Several wedding companies may be breaking consumer law by misleading disappointed brides and grooms and failing to process refunds for postponed and cancelled events, according to the consumer watchdog.
The Competition and Markets Authority (CMA) said it has written to organisers reminding them of their legal responsibilities after receiving a new batch of complaints.
Allegations include unreasonable delays to refunds, misleading claims of the amounts couples are entitled to, and opportunities to rebook weddings but only at higher prices, the CMA said.
The warning comes less than three months after the watchdog persuaded Bijou Weddings Group to give “fairer refunds” to couples whose big day had to be called off because of the Covid-19 pandemic.
Bijou had offered to reschedule weddings free of charge, but it only gave a very limited refund to those who wanted to cancel entirely.
Since the victory in September for the CMA, the regulator said concerns remain that others are continuing to operate poorly by not helping couples unable to tie the knot.
CMA chief executive Andrea Coscelli said: “It’s not right that couples are facing an uphill battle over costs for weddings which couldn’t go ahead due to the pandemic.
“We know that businesses are continuing to face the impact of coronavirus, but consumers cannot be expected to lose out as a result.
“Many couples will be entitled to a full refund, but, in the cases where they are not, we are absolutely clear there is no ‘one size fits all’ approach to retaining costs.
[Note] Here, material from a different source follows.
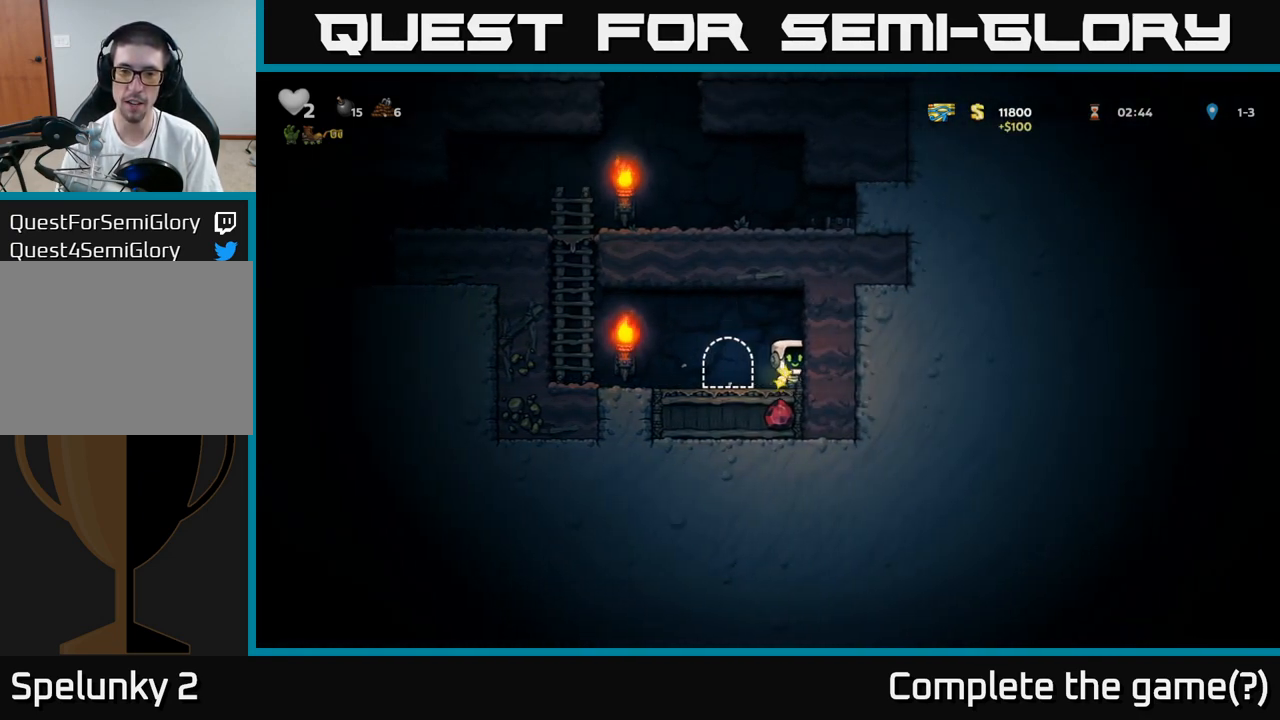
{"buttons": [], "left_stick": "center", "events": [[167, "left_stick", "center"], [200, "L2", "down"], [300, "L2", "up"], [400, "L2", "down"], [500, "L2", "up"]]}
“Any proposed deduction should only cover costs already incurred in relation to the particular wedding in question, and those costs should be proven by the firm and clearly broken down.
“All wedding firms need to take note of the CMA’s action in this area and provide refunds where they are due, without unnecessary delay. Those who refuse to do so risk enforcement action.”
The CMA did not reveal the names of the businesses which have received the letters.